The Inadequacy of “Instant Christianity”

Once again I am going to share with you from one of my favorite authors, A.W. Tozer.   I have found few authors more challenging than A.W. Tozer.  Unfortunately, most of the things he wrote are not being read by Christians anymore.  It seems appropriate to bring some of his wisdom to you through this blog–

It is hardly a matter of wonder that the country that gave the world instant tea and instant coffee should be the one to give it instant Christianity. If these two beverages were not actually invented in the United States, it was certainly here that they received the advertising impetus that has made them known to most of the civilized world. And it cannot be denied that it was American Fundamentalism that brought instant Christianity to the gospel churches.

Ignoring for the moment Romanism, and Liberalism in its various disguises, and focusing our attention upon the great body of evangelical believers, we see at once how deeply the religion of Christ has suffered in the house of its friends. The American genius for getting things done quickly and easily with little concern for quality or permanence has bred a virus that has infected the whole evangelical church in the United States and, through our literature, our evangelists and our missionaries, has spread all over the world.

Instant Christianity came in with the machine age. Men invented machines for two purposes. They wanted to get important work done more quickly and easily than they could do it by hand, and they wanted to get the work over with so they could give their time to pursuits more to their liking, such as loafing or enjoying the pleasures of the world. Instant Christianity now serves the same purposes in religion. It disposes of the past, guarantees the future and sets the Christian free to follow the more refined lusts of the flesh in all good conscience and with a minimum of restraint.
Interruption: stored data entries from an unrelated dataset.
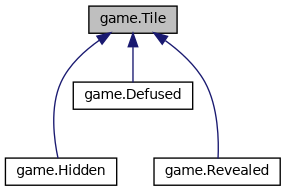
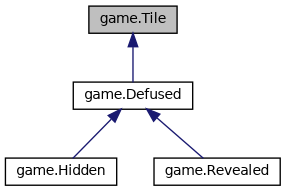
  digraph {
    node [color=black fillcolor=white fontname=Helvetica fontsize=10 shape=record style=filled]
    edge [color=midnightblue dir=back fontname=Helvetica fontsize=10 labelfontname=Helvetica labelfontsize=10 style=solid]
    n1 [fillcolor=grey75 fontcolor=black height=0.2 label="game.Tile" width=0.4]
    n2 [height=0.2 label="game.Defused" width=0.4]
    n3 [height=0.2 label="game.Hidden" width=0.4]
    n4 [height=0.2 label="game.Revealed" width=0.4]
    n1 -> n2
-   n1 -> n3
-   n1 -> n4
+   n2 -> n3
+   n2 -> n4
  }
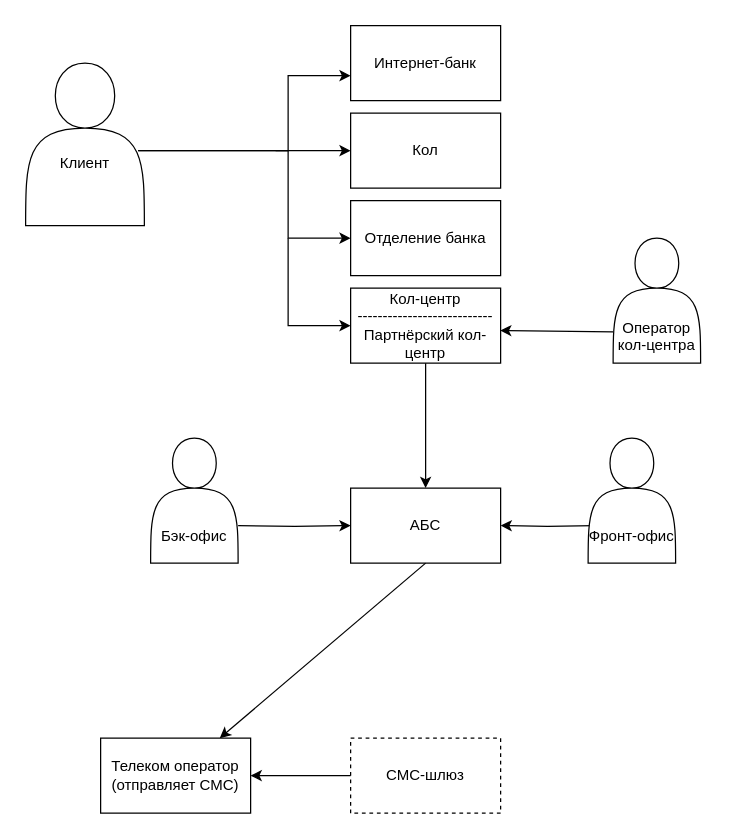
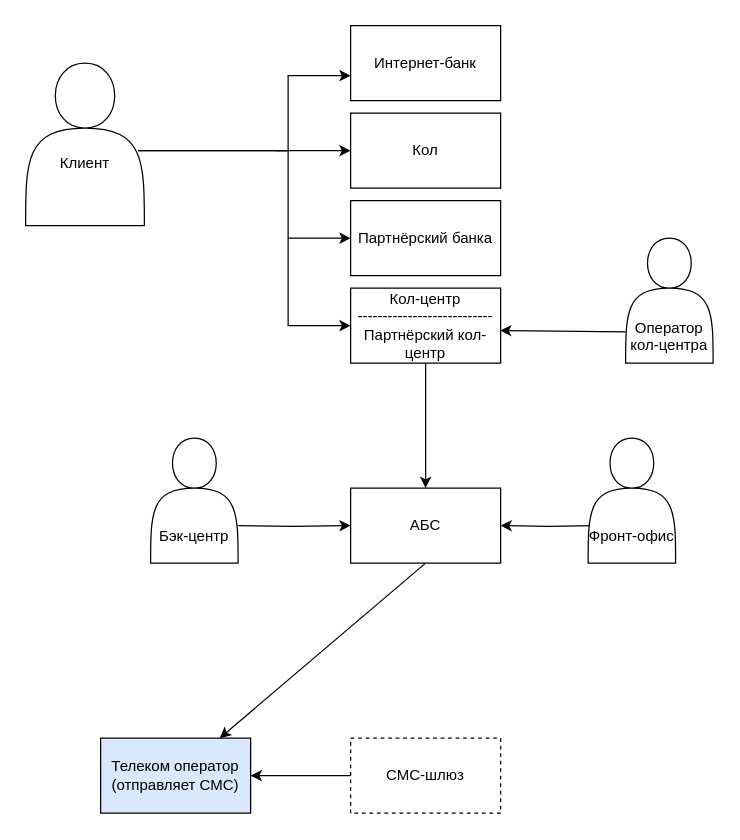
  <mxCell id="0" />
  <mxCell id="1" parent="0" />
  <mxCell id="2" value="&lt;div&gt;&lt;br&gt;&lt;/div&gt;&lt;div&gt;&lt;br&gt;&lt;/div&gt;Клиент" style="shape=actor;whiteSpace=wrap;html=1;" parent="1" vertex="1"><mxGeometry x="20" y="50" width="95" height="130" as="geometry" /></mxCell>
  <mxCell id="3" value="" style="endArrow=classic;html=1;rounded=0;" parent="1" edge="1"><mxGeometry width="50" height="50" relative="1" as="geometry"><mxPoint x="110" y="120" as="sourcePoint" /><mxPoint x="280" y="60" as="targetPoint" /><Array as="points"><mxPoint x="230" y="120" /><mxPoint x="230" y="60" /></Array></mxGeometry></mxCell>
  <mxCell id="4" value="" style="endArrow=classic;html=1;rounded=0;" parent="1" edge="1"><mxGeometry width="50" height="50" relative="1" as="geometry"><mxPoint x="110" y="120" as="sourcePoint" /><mxPoint x="280" y="190" as="targetPoint" /><Array as="points"><mxPoint x="230" y="120" /><mxPoint x="230" y="190" /><mxPoint x="260" y="190" /></Array></mxGeometry></mxCell>
  <mxCell id="5" value="" style="endArrow=classic;html=1;rounded=0;" parent="1" edge="1"><mxGeometry width="50" height="50" relative="1" as="geometry"><mxPoint x="220" y="120" as="sourcePoint" /><mxPoint x="280" y="120" as="targetPoint" /></mxGeometry></mxCell>
  <mxCell id="6" value="Интернет-банк" style="rounded=0;whiteSpace=wrap;html=1;" parent="1" vertex="1"><mxGeometry x="280" y="20" width="120" height="60" as="geometry" /></mxCell>
  <mxCell id="7" value="Кол" style="rounded=0;whiteSpace=wrap;html=1;" parent="1" vertex="1"><mxGeometry x="280" y="90" width="120" height="60" as="geometry" /></mxCell>
- <mxCell id="8" value="Отделение банка" style="rounded=0;whiteSpace=wrap;html=1;" parent="1" vertex="1"><mxGeometry x="280" y="160" width="120" height="60" as="geometry" /></mxCell>
+ <mxCell id="8" value="Партнёрский банка" style="rounded=0;whiteSpace=wrap;html=1;" parent="1" vertex="1"><mxGeometry x="280" y="160" width="120" height="60" as="geometry" /></mxCell>
  <mxCell id="9" value="" style="endArrow=classic;html=1;rounded=0;entryX=0;entryY=0.5;entryDx=0;entryDy=0;" parent="1" target="10" edge="1"><mxGeometry width="50" height="50" relative="1" as="geometry"><mxPoint x="230" y="190" as="sourcePoint" /><mxPoint x="230" y="300" as="targetPoint" /><Array as="points"><mxPoint x="230" y="260" /></Array></mxGeometry></mxCell>
  <mxCell id="10" value="Кол-центр&lt;br&gt;---------------------------&lt;br&gt;Партнёрский кол-центр" style="rounded=0;whiteSpace=wrap;html=1;" parent="1" vertex="1"><mxGeometry x="280" y="230" width="120" height="60" as="geometry" /></mxCell>
- <mxCell id="11" value="&lt;div&gt;&lt;br&gt;&lt;/div&gt;&lt;div&gt;&lt;br&gt;&lt;/div&gt;&lt;div&gt;&lt;br&gt;&lt;/div&gt;&lt;div&gt;&lt;br&gt;&lt;/div&gt;&lt;div&gt;Оператор&lt;br&gt;кол-центра&lt;/div&gt;" style="shape=actor;whiteSpace=wrap;html=1;" parent="1" vertex="1"><mxGeometry x="490" y="190" width="70" height="100" as="geometry" /></mxCell>
+ <mxCell id="11" value="&lt;div&gt;&lt;br&gt;&lt;/div&gt;&lt;div&gt;&lt;br&gt;&lt;/div&gt;&lt;div&gt;&lt;br&gt;&lt;/div&gt;&lt;div&gt;&lt;br&gt;&lt;/div&gt;&lt;div&gt;Оператор&lt;br&gt;кол-центра&lt;/div&gt;" style="shape=actor;whiteSpace=wrap;html=1;" parent="1" vertex="1"><mxGeometry x="500" y="190" width="70" height="100" as="geometry" /></mxCell>
  <mxCell id="12" value="" style="endArrow=classic;html=1;rounded=0;exitX=0;exitY=0.75;exitDx=0;exitDy=0;entryX=0.997;entryY=0.566;entryDx=0;entryDy=0;entryPerimeter=0;" parent="1" source="11" target="10" edge="1"><mxGeometry width="50" height="50" relative="1" as="geometry"><mxPoint x="220" y="290" as="sourcePoint" /><mxPoint x="270" y="240" as="targetPoint" /></mxGeometry></mxCell>
  <mxCell id="13" value="" style="endArrow=classic;html=1;rounded=0;exitX=0.5;exitY=1;exitDx=0;exitDy=0;" parent="1" source="10" edge="1"><mxGeometry width="50" height="50" relative="1" as="geometry"><mxPoint x="340" y="370" as="sourcePoint" /><mxPoint x="340" y="390" as="targetPoint" /></mxGeometry></mxCell>
  <mxCell id="14" value="" style="edgeStyle=orthogonalEdgeStyle;rounded=0;orthogonalLoop=1;jettySize=auto;html=1;entryX=1;entryY=0.5;entryDx=0;entryDy=0;" parent="1" target="16" edge="1"><mxGeometry relative="1" as="geometry"><mxPoint x="475" y="420" as="sourcePoint" /><mxPoint x="500" y="420" as="targetPoint" /></mxGeometry></mxCell>
  <mxCell id="15" value="" style="edgeStyle=orthogonalEdgeStyle;rounded=0;orthogonalLoop=1;jettySize=auto;html=1;entryX=0;entryY=0.5;entryDx=0;entryDy=0;" parent="1" target="16" edge="1"><mxGeometry relative="1" as="geometry"><mxPoint x="190" y="420" as="sourcePoint" /><mxPoint x="180" y="420" as="targetPoint" /></mxGeometry></mxCell>
  <mxCell id="16" value="АБС" style="rounded=0;whiteSpace=wrap;html=1;" parent="1" vertex="1"><mxGeometry x="280" y="390" width="120" height="60" as="geometry" /></mxCell>
  <mxCell id="17" value="&lt;div&gt;&lt;br&gt;&lt;/div&gt;&lt;div&gt;&lt;br&gt;&lt;/div&gt;&lt;div&gt;&lt;br&gt;&lt;/div&gt;&lt;div&gt;&lt;br&gt;&lt;/div&gt;&lt;div&gt;Фронт-офис&lt;/div&gt;" style="shape=actor;whiteSpace=wrap;html=1;" parent="1" vertex="1"><mxGeometry x="470" y="350" width="70" height="100" as="geometry" /></mxCell>
- <mxCell id="18" value="&lt;div&gt;&lt;br&gt;&lt;/div&gt;&lt;div&gt;&lt;br&gt;&lt;/div&gt;&lt;div&gt;&lt;br&gt;&lt;/div&gt;&lt;div&gt;&lt;br&gt;&lt;/div&gt;&lt;div&gt;Бэк-офис&lt;/div&gt;" style="shape=actor;whiteSpace=wrap;html=1;" parent="1" vertex="1"><mxGeometry x="120" y="350" width="70" height="100" as="geometry" /></mxCell>
+ <mxCell id="18" value="&lt;div&gt;&lt;br&gt;&lt;/div&gt;&lt;div&gt;&lt;br&gt;&lt;/div&gt;&lt;div&gt;&lt;br&gt;&lt;/div&gt;&lt;div&gt;&lt;br&gt;&lt;/div&gt;&lt;div&gt;Бэк-центр&lt;/div&gt;" style="shape=actor;whiteSpace=wrap;html=1;" parent="1" vertex="1"><mxGeometry x="120" y="350" width="70" height="100" as="geometry" /></mxCell>
  <mxCell id="19" value="" style="endArrow=classic;html=1;rounded=0;exitX=0.5;exitY=1;exitDx=0;exitDy=0;" parent="1" source="16" target="22" edge="1"><mxGeometry width="50" height="50" relative="1" as="geometry"><mxPoint x="330" y="600" as="sourcePoint" /><mxPoint x="340" y="580" as="targetPoint" /></mxGeometry></mxCell>
  <mxCell id="20" value="СМС-шлюз" style="rounded=0;whiteSpace=wrap;html=1;dashed=1;" parent="1" vertex="1"><mxGeometry x="280" y="590" width="120" height="60" as="geometry" /></mxCell>
  <mxCell id="21" value="" style="endArrow=classic;html=1;rounded=0;exitX=0;exitY=0.5;exitDx=0;exitDy=0;" parent="1" source="20" edge="1"><mxGeometry width="50" height="50" relative="1" as="geometry"><mxPoint x="150" y="670" as="sourcePoint" /><mxPoint x="200" y="620" as="targetPoint" /></mxGeometry></mxCell>
- <mxCell id="22" value="Телеком оператор&lt;br&gt;(отправляет СМС)" style="rounded=0;whiteSpace=wrap;html=1;" parent="1" vertex="1"><mxGeometry x="80" y="590" width="120" height="60" as="geometry" /></mxCell>
+ <mxCell id="22" value="Телеком оператор&lt;br&gt;(отправляет СМС)" style="rounded=0;whiteSpace=wrap;html=1;fillColor=#dae8fc;" parent="1" vertex="1"><mxGeometry x="80" y="590" width="120" height="60" as="geometry" /></mxCell>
By “instant Christianity” I mean the kind found almost everywhere in gospel circles and which is born of the notion that we may discharge our total obligation to our own souls by one act of faith, or at most by two, and be relieved thereafter of all anxiety about our spiritual condition that we may discharge our total obligation to our own and we are permitted to infer from this that there is no reason to seek to be saints by character. An automatic, once-for-all quality is present here that is completely out of mode with the faith of the New Testament.

In this error, as in most others, there lies a certain amount of truth imperfectly understood. It is true that conversion to Christ may be and often is sudden. Where the burden of sin has been heavy the sense of forgiveness is usually clear and joyful. The delight experienced in forgiveness is equal to the degree of moral repugnance left in repentance. The true Christian has met God. He knows he has eternal life and he is likely to know where and when he received it. And those also who have been filled with the Holy Spirit subsequent to their regeneration have a clear-cut experience of being filled. The Spirit is self-announcing, and the renewed heart has no difficulty identifying His presence as He floods in over the soul.

But the trouble is that we tend to put our trust in our experiences and as a consequence misread the entire New Testament. We are constantly being exhorted to make the decision, to settle the matter now, to get the whole thing taken care of at once—and those who exhort us are right in doing so. There are decisions that can be and should be made once and for all. There are personal matters that can be settled instantaneously by a determined act of the will in response to Bible-grounded faith. No one would want to deny this; certainly not I.

The question before us is, Just how much can be accomplished in that one act of faith? How much yet remains to be done and how far can a single decision take us?

Instant Christianity tends to make the faith act terminal and so smothers the desire for spiritual advance. It fails to understand the true nature of the Christian life, which is not static but dynamic and expanding. It overlooks the fact that a new Christian is a living organism as certainly as a new baby is, and must have nourishment and exercise to assure normal growth. It does not consider that the act of faith in Christ sets up a personal relationship between two intelligent moral beings, God and the reconciled man, and no single encounter between God and a creature made in His image could ever be sufficient to establish an intimate friendship between them.

By trying to pack all of salvation into one experience, or two, the advocates of instant Christianity flaunt the law of development which runs through all nature. They ignore the sanctifying effects of suffering, cross carrying and practical obedience. They pass by the need for spiritual training, the necessity of forming right religious habits and the need to wrestle against the world, the devil and the flesh.

Undue preoccupation with the initial act of believing has created in some a psychology of contentment, or at least of non-expectation. To many it has imparted a mood of disappointment with the Christian faith. God seems too far away, the world is too near, and the flesh too powerful to resist. Others are glad to accept the assurance of automatic blessedness. It relieves them of the need to watch and fight and pray, and sees them free to enjoy this world while waiting for the next.

Instant Christianity is twentieth-century orthodoxy. I wonder whether the man who wrote Philippians 3:7-16 would recognize it as the faith for which he finally died. I am afraid he would not.